• WHAT IS EXPECTED
Look for the string "Document" in the material below. Copy every line where you find it.
(Beginning of ENTRIES SUPPLIED)
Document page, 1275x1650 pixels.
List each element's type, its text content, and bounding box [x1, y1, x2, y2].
(End of ENTRIES SUPPLIED)
(Beginning of ENTRIES SUPPLIED)
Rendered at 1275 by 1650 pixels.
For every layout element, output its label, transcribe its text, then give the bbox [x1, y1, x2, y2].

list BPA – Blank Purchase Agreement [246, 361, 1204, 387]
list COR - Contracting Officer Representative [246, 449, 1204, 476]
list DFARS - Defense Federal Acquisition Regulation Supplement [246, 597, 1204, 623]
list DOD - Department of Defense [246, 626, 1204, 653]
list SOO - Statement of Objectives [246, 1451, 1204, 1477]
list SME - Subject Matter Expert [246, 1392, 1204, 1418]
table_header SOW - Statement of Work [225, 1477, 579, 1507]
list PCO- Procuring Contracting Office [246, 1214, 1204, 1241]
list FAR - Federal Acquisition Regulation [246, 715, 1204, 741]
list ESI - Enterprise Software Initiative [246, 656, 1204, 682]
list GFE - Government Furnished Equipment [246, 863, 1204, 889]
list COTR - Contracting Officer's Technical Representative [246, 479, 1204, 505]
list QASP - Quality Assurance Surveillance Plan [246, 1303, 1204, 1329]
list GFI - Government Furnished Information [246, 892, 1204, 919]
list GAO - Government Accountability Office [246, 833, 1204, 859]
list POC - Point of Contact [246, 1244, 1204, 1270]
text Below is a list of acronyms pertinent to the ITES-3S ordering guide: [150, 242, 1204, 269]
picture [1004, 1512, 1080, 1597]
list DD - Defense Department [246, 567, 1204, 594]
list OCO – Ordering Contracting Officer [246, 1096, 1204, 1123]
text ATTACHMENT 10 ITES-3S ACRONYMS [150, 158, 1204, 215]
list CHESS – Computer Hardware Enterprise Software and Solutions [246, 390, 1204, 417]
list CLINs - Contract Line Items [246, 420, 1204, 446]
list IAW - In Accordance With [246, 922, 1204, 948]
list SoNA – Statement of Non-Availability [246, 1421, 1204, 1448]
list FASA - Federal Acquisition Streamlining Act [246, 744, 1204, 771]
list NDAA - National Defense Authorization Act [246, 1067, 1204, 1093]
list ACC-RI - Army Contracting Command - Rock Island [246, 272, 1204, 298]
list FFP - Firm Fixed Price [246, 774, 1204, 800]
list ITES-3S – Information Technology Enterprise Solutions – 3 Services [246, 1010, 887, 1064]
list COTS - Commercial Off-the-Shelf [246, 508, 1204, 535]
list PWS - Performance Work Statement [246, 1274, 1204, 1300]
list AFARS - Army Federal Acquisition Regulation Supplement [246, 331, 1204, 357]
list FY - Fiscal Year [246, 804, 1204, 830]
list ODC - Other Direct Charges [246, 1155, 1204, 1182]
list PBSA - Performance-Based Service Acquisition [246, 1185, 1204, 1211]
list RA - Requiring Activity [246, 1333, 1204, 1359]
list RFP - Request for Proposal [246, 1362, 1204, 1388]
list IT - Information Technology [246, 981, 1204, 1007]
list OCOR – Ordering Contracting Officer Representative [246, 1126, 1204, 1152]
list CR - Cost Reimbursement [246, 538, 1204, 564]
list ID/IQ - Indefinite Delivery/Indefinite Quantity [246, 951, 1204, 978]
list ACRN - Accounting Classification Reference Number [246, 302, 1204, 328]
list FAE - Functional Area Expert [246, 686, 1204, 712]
(End of ENTRIES SUPPLIED)
(Beginning of ENTRIES SUPPLIED)
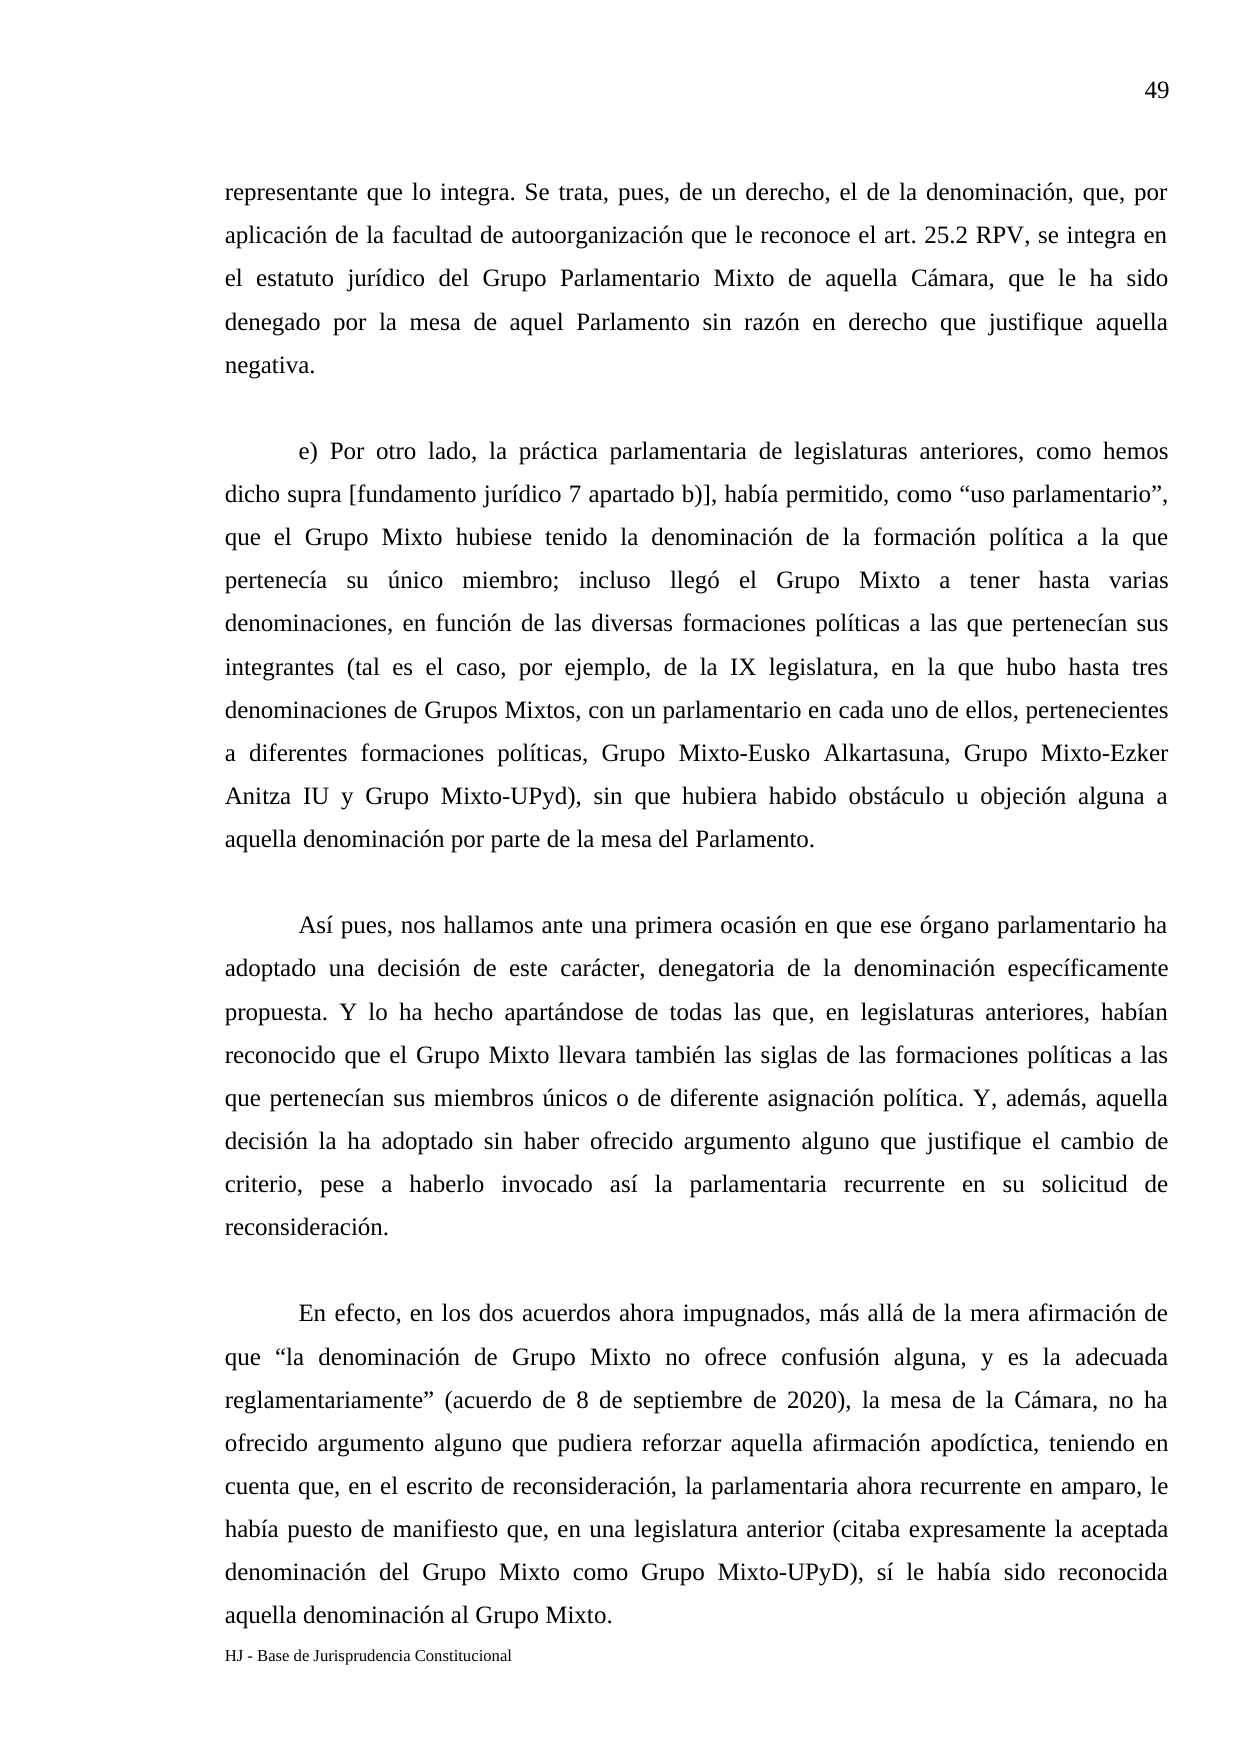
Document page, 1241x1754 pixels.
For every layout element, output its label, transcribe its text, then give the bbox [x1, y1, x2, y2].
(End of ENTRIES SUPPLIED)
• RESPONSE AREA
Document page, 1275x1650 pixels.
Document page, 1241x1754 pixels.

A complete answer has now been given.